The one thing we do have on our side is time. For this particular application, it is okay to make these checks as the person begins to use the service. We can reasonably wait at least 10 seconds to get the result of the detection method.

System Setup

In the setup, we consider the server, local network and client. The local network represents the client machine, a router, a local network - whichever localized networking hardware we hit first representing user’s IP. The reason for considering this will become apparent later.

No VPN diagram

In the no-VPN scenario, we see that a server connects to the local network via the internet, and then the local network connects to the client.

In the VPN scenario, we see that the server connects to the VPN first, the VPN then to the local network, and then the local network to the client.

VPN diagram

What we want to do is detect this additional hop. The VPN is specifically designed in such a way that it cannot be so easily detected, but this should in fact be the very thing that makes it detectable.

Timing

Firstly, we assume we have some mechanism to calculate the time it takes to contact the client on their IP. One way to do this could be to ping them, but actually some routers specifically block this capability - and so it is not a reliable way of detecting ping time.
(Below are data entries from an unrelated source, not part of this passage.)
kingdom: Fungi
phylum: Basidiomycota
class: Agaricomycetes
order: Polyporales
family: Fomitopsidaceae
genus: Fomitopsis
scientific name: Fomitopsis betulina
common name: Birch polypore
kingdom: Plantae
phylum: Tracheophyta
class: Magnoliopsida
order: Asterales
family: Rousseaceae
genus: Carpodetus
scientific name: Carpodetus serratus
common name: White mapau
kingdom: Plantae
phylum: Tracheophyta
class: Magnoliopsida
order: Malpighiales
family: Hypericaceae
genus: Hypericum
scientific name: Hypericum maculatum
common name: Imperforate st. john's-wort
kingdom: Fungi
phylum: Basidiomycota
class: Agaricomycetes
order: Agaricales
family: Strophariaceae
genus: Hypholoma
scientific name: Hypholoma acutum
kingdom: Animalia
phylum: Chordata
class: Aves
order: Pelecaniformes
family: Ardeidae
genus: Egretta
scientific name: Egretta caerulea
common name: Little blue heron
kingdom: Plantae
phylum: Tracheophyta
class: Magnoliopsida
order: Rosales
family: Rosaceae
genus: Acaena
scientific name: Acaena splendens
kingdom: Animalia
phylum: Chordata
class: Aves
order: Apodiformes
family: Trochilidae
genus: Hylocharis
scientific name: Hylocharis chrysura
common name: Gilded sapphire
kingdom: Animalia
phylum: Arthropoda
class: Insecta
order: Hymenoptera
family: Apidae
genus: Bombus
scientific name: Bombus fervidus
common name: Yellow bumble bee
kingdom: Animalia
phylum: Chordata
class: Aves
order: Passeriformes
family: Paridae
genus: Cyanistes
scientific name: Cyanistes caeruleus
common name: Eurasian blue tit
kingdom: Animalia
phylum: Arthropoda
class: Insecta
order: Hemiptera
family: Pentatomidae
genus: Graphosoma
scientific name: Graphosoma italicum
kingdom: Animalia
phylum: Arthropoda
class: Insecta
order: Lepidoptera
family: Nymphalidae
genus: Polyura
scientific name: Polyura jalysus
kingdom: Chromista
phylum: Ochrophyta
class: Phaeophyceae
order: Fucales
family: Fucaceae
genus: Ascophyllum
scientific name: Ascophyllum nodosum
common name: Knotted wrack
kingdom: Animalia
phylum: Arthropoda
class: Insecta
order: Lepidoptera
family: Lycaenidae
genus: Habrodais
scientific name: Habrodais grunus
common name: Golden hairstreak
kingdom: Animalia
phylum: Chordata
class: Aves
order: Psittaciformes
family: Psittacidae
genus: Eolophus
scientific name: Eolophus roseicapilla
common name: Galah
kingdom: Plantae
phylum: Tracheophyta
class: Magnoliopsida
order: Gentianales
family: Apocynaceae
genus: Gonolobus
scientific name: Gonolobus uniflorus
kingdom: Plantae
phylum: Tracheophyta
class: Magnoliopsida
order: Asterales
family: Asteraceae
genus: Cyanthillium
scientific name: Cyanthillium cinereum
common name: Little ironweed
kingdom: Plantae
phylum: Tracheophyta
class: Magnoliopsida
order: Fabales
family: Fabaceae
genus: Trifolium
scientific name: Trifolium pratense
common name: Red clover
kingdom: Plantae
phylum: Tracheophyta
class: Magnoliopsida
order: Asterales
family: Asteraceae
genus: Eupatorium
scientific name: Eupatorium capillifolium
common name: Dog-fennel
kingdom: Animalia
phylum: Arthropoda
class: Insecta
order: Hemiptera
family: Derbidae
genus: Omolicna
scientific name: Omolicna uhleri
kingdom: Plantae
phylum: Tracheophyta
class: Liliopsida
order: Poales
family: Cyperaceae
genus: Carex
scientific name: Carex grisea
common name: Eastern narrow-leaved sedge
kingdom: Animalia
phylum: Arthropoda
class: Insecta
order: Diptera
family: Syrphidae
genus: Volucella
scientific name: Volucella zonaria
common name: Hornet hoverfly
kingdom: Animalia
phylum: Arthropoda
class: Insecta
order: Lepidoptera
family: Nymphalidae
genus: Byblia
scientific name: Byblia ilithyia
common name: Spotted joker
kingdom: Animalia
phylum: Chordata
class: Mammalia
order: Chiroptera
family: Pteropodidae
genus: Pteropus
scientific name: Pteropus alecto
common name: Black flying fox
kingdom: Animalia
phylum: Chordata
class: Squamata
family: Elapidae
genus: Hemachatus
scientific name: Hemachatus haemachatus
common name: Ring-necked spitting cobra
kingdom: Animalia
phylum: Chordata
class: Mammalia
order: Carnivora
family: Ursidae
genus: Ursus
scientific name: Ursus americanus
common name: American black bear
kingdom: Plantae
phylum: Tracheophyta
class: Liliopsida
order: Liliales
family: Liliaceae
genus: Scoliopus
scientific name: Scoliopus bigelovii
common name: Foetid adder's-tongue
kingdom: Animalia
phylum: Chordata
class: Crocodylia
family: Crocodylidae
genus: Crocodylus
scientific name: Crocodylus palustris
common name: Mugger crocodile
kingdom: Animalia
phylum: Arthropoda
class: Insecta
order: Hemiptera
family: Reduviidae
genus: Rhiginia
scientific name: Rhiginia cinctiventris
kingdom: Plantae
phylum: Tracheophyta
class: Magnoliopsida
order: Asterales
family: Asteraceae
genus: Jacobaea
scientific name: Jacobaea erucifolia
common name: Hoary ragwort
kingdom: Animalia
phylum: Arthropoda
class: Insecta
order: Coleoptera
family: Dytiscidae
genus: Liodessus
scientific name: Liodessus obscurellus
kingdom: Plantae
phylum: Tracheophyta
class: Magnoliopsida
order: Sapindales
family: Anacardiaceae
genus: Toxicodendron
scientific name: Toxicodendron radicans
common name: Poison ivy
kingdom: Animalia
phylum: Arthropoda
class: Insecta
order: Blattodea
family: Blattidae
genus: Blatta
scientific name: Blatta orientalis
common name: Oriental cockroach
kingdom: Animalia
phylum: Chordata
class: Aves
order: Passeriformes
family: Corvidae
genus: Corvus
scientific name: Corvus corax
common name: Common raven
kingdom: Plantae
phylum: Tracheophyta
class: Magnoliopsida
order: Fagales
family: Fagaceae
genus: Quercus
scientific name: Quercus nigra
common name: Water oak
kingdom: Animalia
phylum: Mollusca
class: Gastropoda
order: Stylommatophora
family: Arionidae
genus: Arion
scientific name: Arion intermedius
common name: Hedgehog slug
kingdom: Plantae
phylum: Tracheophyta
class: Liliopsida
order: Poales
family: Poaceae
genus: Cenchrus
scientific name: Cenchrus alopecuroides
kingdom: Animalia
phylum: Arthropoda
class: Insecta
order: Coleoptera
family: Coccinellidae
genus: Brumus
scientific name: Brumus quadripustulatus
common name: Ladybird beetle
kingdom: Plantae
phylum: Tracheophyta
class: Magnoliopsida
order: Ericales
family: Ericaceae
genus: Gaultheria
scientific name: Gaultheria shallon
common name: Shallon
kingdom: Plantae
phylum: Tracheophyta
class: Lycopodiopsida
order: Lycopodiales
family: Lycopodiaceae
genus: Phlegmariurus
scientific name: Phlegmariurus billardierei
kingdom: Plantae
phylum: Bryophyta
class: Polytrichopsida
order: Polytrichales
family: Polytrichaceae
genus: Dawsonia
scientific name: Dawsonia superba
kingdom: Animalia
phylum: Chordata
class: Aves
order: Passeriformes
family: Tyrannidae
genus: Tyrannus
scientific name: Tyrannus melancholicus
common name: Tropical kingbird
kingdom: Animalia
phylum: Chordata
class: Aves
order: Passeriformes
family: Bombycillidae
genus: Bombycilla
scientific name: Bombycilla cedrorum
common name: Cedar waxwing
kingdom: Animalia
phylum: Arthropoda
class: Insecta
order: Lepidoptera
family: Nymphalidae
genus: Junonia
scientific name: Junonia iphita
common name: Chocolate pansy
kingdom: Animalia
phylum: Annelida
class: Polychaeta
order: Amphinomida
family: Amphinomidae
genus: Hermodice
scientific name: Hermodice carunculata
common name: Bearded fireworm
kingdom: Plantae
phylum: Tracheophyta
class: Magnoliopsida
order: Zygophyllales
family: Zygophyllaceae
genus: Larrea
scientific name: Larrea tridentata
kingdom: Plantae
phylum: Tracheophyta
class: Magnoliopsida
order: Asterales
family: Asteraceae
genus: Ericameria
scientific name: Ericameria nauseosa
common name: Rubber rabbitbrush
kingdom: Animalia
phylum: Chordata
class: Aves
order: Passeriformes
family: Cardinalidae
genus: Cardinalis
What we can do on the other hand is perform a traceroute, which sends out an ICMP echo request with a TTL. This will give us a list of IPs through the backbone up until the user’s network/VPN, but perhaps not the network itself. We simply pick the last one in the list that responded to our echo request (which will be relatively close to the target) and treat this as the target’s ping time, which is our round trip time (RTT). This represents the orange arrows in the diagram.

No VPN timing diagram

Next we request some state change from the client application, and ask them to send us the result of this state change. This represents the pink arrows in the diagram. As you can see, for the non-VPn scenario this will be the sum of:

  • [A] RTT
  • [B] Local network overhead (x2 for return time)
  • [C] Time taken to perform the state change
VPN timing diagram

And for the VPN scenario, this will be:

  • [D] RTT
  • [E] VPN bouncing overhead (x2 for return time)
  • [F] Local network overhead (x2 for return time)
  • [G] Time taken to perform the state change

If we can make the assumption that local network time is minimal (which you would hope it is, even over WiFi!) and that the client state change request requires constant time, then you should be able to detect a VPN with reasonable accuracy. As a guestimate, if you’re seeing additional times of say 10ms or more - then there is a good chance that there are significant additional hops happening.

Potential Flaws

So, we made quite a few assumptions, not all of them I am particularly happy about:

  • RRT – We assume that we can retrieve the RTT, but this may not be true. A good reason this may be hard to calculate is that the client is on a mobile internet connection. One workaround for this could be to whitelist IPs on mobile internet connections, as these are unlikely locations for service abusers to use and are easily IP banned.
  • Local network – We assume that the local network does not have significant overhead, when again this may not be true. If for example a student is using this application of a large education network, perhaps the latency is significant. Also consider that in some rural areas, networks can be daisy chained to share internet from house to house to build some monstrous network infrastructure.

Next Steps

I believe the next steps will be to build out a small scale test. I would like to build it out in Java, but unfortunately Java does not support ICMP. It will likely need to be done by wrapping some Unix command…

I believe the best method to use would be to make some HTTP server and simply ask different people to connect to it via their IP and VPNs to see how it responds and tweak it. The server could simply respond with “VPN (not) detected” and they can report their results to me.